Count all lines holding "Adhes" in the data below and say the number, nothing more.

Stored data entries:
>>>
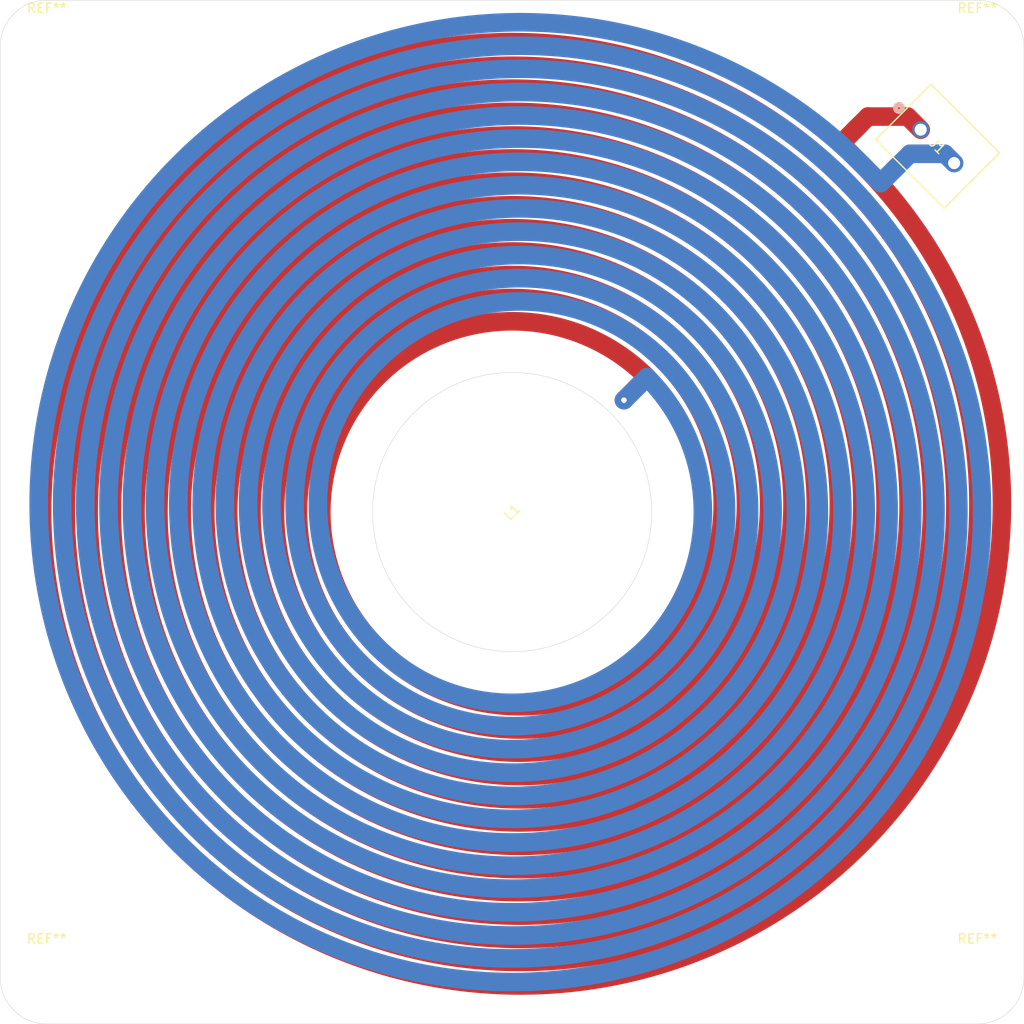
<source format=kicad_pcb>
(kicad_pcb
	(version 20241229)
	(generator "pcbnew")
	(generator_version "9.0")
	(general
		(thickness 1.6)
		(legacy_teardrops no)
	)
	(paper "A4")
	(layers
		(0 "F.Cu" signal)
		(2 "B.Cu" signal)
		(9 "F.Adhes" user "F.Adhesive")
		(11 "B.Adhes" user "B.Adhesive")
		(13 "F.Paste" user)
		(15 "B.Paste" user)
		(5 "F.SilkS" user "F.Silkscreen")
		(7 "B.SilkS" user "B.Silkscreen")
		(1 "F.Mask" user)
		(3 "B.Mask" user)
		(17 "Dwgs.User" user "User.Drawings")
		(19 "Cmts.User" user "User.Comments")
		(21 "Eco1.User" user "User.Eco1")
		(23 "Eco2.User" user "User.Eco2")
		(25 "Edge.Cuts" user)
		(27 "Margin" user)
		(31 "F.CrtYd" user "F.Courtyard")
		(29 "B.CrtYd" user "B.Courtyard")
		(35 "F.Fab" user)
		(33 "B.Fab" user)
		(39 "User.1" user)
		(41 "User.2" user)
		(43 "User.3" user)
		(45 "User.4" user)
	)
	(setup
		(pad_to_mask_clearance 0)
		(allow_soldermask_bridges_in_footprints no)
		(tenting front back)
		(pcbplotparams
			(layerselection 0x00000000_00000000_55555555_5755f5ff)
			(plot_on_all_layers_selection 0x00000000_00000000_00000000_00000000)
			(disableapertmacros no)
			(usegerberextensions no)
			(usegerberattributes yes)
			(usegerberadvancedattributes yes)
			(creategerberjobfile yes)
			(dashed_line_dash_ratio 12.000000)
			(dashed_line_gap_ratio 3.000000)
			(svgprecision 4)
			(plotframeref no)
			(mode 1)
			(useauxorigin no)
			(hpglpennumber 1)
			(hpglpenspeed 20)
			(hpglpendiameter 15.000000)
			(pdf_front_fp_property_popups yes)
			(pdf_back_fp_property_popups yes)
			(pdf_metadata yes)
			(pdf_single_document no)
			(dxfpolygonmode yes)
			(dxfimperialunits yes)
			(dxfusepcbnewfont yes)
			(psnegative no)
			(psa4output no)
			(plot_black_and_white yes)
			(sketchpadsonfab no)
			(plotpadnumbers no)
			(hidednponfab no)
			(sketchdnponfab yes)
			(crossoutdnponfab yes)
			(subtractmaskfromsilk no)
			(outputformat 1)
			(mirror no)
			(drillshape 1)
			(scaleselection 1)
			(outputdirectory "")
		)
	)
	(net 0 "")
	(net 1 "/COIL_P")
	(net 2 "/COIL_N")
	(footprint "N3_Base_Coil:N3_Base_Coil_V1" (layer "F.Cu") (at 0 0 45))
	(footprint "MountingHole:MountingHole_3.2mm_M3" (layer "F.Cu") (at 50 -50))
	(footprint "MountingHole:MountingHole_3.2mm_M3" (layer "F.Cu") (at -50 -50))
	(footprint "MountingHole:MountingHole_3.2mm_M3" (layer "F.Cu") (at 50 50))
	(footprint "MountingHole:MountingHole_3.2mm_M3" (layer "F.Cu") (at -50 50))
	(footprint "Custom Components:CONN_1729128_PXC" (layer "F.Cu") (at 43.907898 -41.092102 -45))
	(gr_arc
		(start -55 -50)
		(mid -53.535534 -53.535534)
		(end -50 -55)
		(stroke
			(width 0.05)
			(type default)
		)
		(locked yes)
		(layer "Edge.Cuts")
		(uuid "019a408f-bceb-430d-91a5-44922a49a7d7")
	)
	(gr_line
		(start -50 -55)
		(end 50 -55)
		(stroke
			(width 0.05)
			(type default)
		)
		(locked yes)
		(layer "Edge.Cuts")
		(uuid "1ef64278-1a16-4b59-bbe3-77bd63fb9a89")
	)
	(gr_circle
		(center 0 0)
		(end 15 0)
		(stroke
			(width 0.05)
			(type default)
		)
		(fill no)
		(locked yes)
		(layer "Edge.Cuts")
		(uuid "2e3c9f69-6bf8-4a8c-bbb8-1ec95b6a0d41")
	)
	(gr_line
		(start -55 50)
		(end -55 -50)
		(stroke
			(width 0.05)
			(type default)
		)
		(locked yes)
		(layer "Edge.Cuts")
		(uuid "42eb036f-b934-4480-9388-388cbce8f369")
	)
	(gr_line
		(start 50 55)
		(end -50 55)
		(stroke
			(width 0.05)
			(type default)
		)
		(locked yes)
		(layer "Edge.Cuts")
		(uuid "80a7a067-e5c4-4d82-a82f-183cc864e3c9")
	)
	(gr_arc
		(start 55 50)
		(mid 53.535534 53.535534)
		(end 50 55)
		(stroke
			(width 0.05)
			(type default)
		)
		(locked yes)
		(layer "Edge.Cuts")
		(uuid "92b3e2bd-9a2d-490e-975b-73888b0d3839")
	)
	(gr_arc
		(start -50 55)
		(mid -53.535534 53.535534)
		(end -55 50)
		(stroke
			(width 0.05)
			(type default)
		)
		(locked yes)
		(layer "Edge.Cuts")
		(uuid "deb793dc-93e4-4d83-984b-ae17329b7de5")
	)
	(gr_arc
		(start 50 -55)
		(mid 53.535534 -53.535534)
		(end 55 -50)
		(stroke
			(width 0.05)
			(type default)
		)
		(locked yes)
		(layer "Edge.Cuts")
		(uuid "e10f572f-5bbf-4f5a-9b75-01f8a9ad5277")
	)
	(gr_line
		(start 55 -50)
		(end 55 50)
		(stroke
			(width 0.05)
			(type default)
		)
		(locked yes)
		(layer "Edge.Cuts")
		(uuid "f25174c3-4ffc-4b36-b877-b5e89e34471b")
	)
	(segment
		(start 36.849462 -41.092102)
		(end 36.769553 -41.012193)
		(width 2)
		(layer "F.Cu")
		(net 1)
		(uuid "01b5d00b-5cb0-48bd-8596-9419388389e8")
	)
	(segment
		(start 36.769553 -41.012193)
		(end 36.769553 -41.019553)
		(width 0.2)
		(layer "F.Cu")
		(net 1)
		(uuid "0cbe76f3-2366-4d18-9c37-45372a8030ea")
	)
	(segment
		(start 36.769553 -41.019553)
		(end 38.25 -42.5)
		(width 2)
		(layer "F.Cu")
		(net 1)
		(uuid "0dc7087c-eef9-4060-adfd-b4398858ba9a")
	)
	(segment
		(start 42.5 -42.5)
		(end 38.253009 -42.5)
		(width 2)
		(layer "F.Cu")
		(net 1)
		(uuid "55ce8471-5e01-4cae-8c9e-9ff789b51e17")
	)
	(segment
		(start 43.907898 -41.092102)
		(end 42.5 -42.5)
		(width 2)
		(layer "F.Cu")
		(net 1)
		(uuid "5987b87d-b932-4798-be46-b5cbc0c583ad")
	)
	(segment
		(start 38.253009 -42.5)
		(end 38.251504 -42.501505)
		(width 2)
		(layer "F.Cu")
		(net 1)
		(uuid "743007de-4938-464a-81ad-ca6002f13a44")
	)
	(segment
		(start 41.012193 -36.769553)
		(end 41.019553 -36.769553)
		(width 2)
		(layer "B.Cu")
		(net 2)
		(uuid "0a2838c9-6b48-4a09-8982-7ebd39c4090f")
	)
	(segment
		(start 42.75 -38.5)
		(end 46.5 -38.5)
		(width 2)
		(layer "B.Cu")
		(net 2)
		(uuid "15ba00dd-8a5a-49b6-bb94-6062e004a7f8")
	)
	(segment
		(start 41.019553 -36.769553)
		(end 42.75 -38.5)
		(width 2)
		(layer "B.Cu")
		(net 2)
		(uuid "18e3af93-8328-471c-8bd2-b6d1364b57ab")
	)
	(segment
		(start 46.5 -38.5)
		(end 47.5 -37.5)
		(width 2)
		(layer "B.Cu")
		(net 2)
		(uuid "22775b72-a341-4b36-9124-884e3f1de9ea")
	)
	(group ""
		(uuid "4c7ba5d7-5ae7-4e0e-aa7e-cf1def6d0480")
		(locked yes)
		(members "019a408f-bceb-430d-91a5-44922a49a7d7" "1ef64278-1a16-4b59-bbe3-77bd63fb9a89"
			"2e3c9f69-6bf8-4a8c-bbb8-1ec95b6a0d41" "42eb036f-b934-4480-9388-388cbce8f369"
			"80a7a067-e5c4-4d82-a82f-183cc864e3c9" "92b3e2bd-9a2d-490e-975b-73888b0d3839"
			"deb793dc-93e4-4d83-984b-ae17329b7de5" "e10f572f-5bbf-4f5a-9b75-01f8a9ad5277"
			"f25174c3-4ffc-4b36-b877-b5e89e34471b"
		)
	)
	(embedded_fonts no)
)

</source>
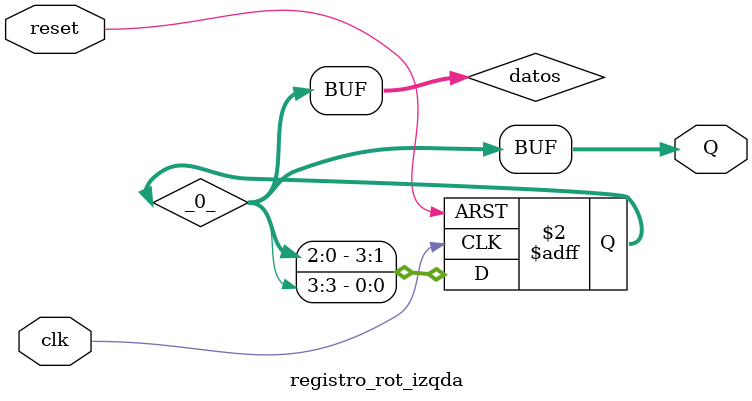
<source format=v>
/* Generated by Yosys 0.51+101 (git sha1 314842d2a, g++ 14.2.1 -fPIC -O3) */

module registro_rot_izqda(clk, reset, Q);
  reg [3:0] _0_;
  output [3:0] Q;
  wire [3:0] Q;
  input clk;
  wire clk;
  wire [3:0] datos;
  input reset;
  wire reset;
  always @(posedge clk, posedge reset)
    if (reset) _0_ <= 4'h3;
    else _0_ <= { datos[2:0], datos[3] };
  assign datos = _0_;
  assign Q = datos;
endmodule

</source>
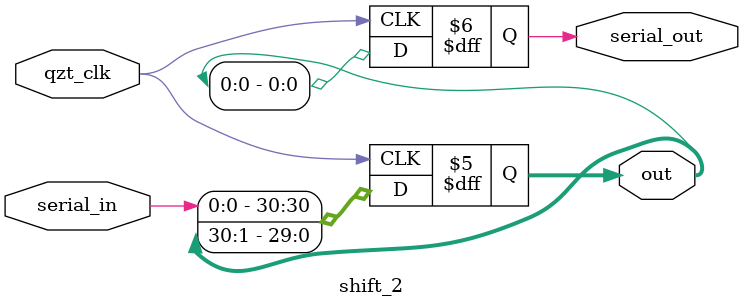
<source format=v>
`timescale 1ns / 1ps

module	shift_2(	qzt_clk,
						serial_in,
//						set,
//						presetValue,
						out,
						serial_out);

input		qzt_clk;
input		serial_in;
//input		set;
//input		[30:0]	presetValue;

output	[30:0]	out;
output	serial_out;

reg	[30:0]out= 31'b0100111001100010001000110001001;
reg	serial_out=0;



always @(posedge qzt_clk) begin

//	if (set) begin
//		out= presetValue;
//		serial_out=out[0];
//	end 
//	else 
//		begin
			serial_out=out[0];
			out[30:0]= (out>>1);
			out[30]=serial_in;
//		end
end

endmodule


</source>
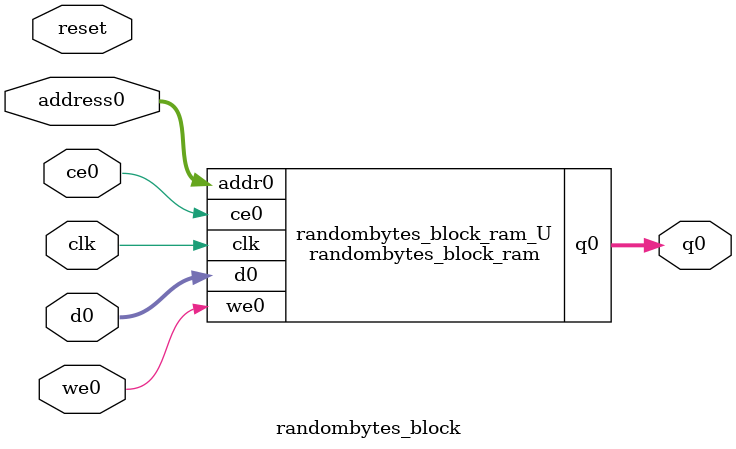
<source format=v>
`timescale 1 ns / 1 ps
module randombytes_block_ram (addr0, ce0, d0, we0, q0,  clk);

parameter DWIDTH = 8;
parameter AWIDTH = 4;
parameter MEM_SIZE = 16;

input[AWIDTH-1:0] addr0;
input ce0;
input[DWIDTH-1:0] d0;
input we0;
output reg[DWIDTH-1:0] q0;
input clk;

(* ram_style = "distributed" *)reg [DWIDTH-1:0] ram[0:MEM_SIZE-1];




always @(posedge clk)  
begin 
    if (ce0) begin
        if (we0) 
            ram[addr0] <= d0; 
        q0 <= ram[addr0];
    end
end


endmodule

`timescale 1 ns / 1 ps
module randombytes_block(
    reset,
    clk,
    address0,
    ce0,
    we0,
    d0,
    q0);

parameter DataWidth = 32'd8;
parameter AddressRange = 32'd16;
parameter AddressWidth = 32'd4;
input reset;
input clk;
input[AddressWidth - 1:0] address0;
input ce0;
input we0;
input[DataWidth - 1:0] d0;
output[DataWidth - 1:0] q0;



randombytes_block_ram randombytes_block_ram_U(
    .clk( clk ),
    .addr0( address0 ),
    .ce0( ce0 ),
    .we0( we0 ),
    .d0( d0 ),
    .q0( q0 ));

endmodule


</source>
<<<
• _WRITTEN RESPONSE_
2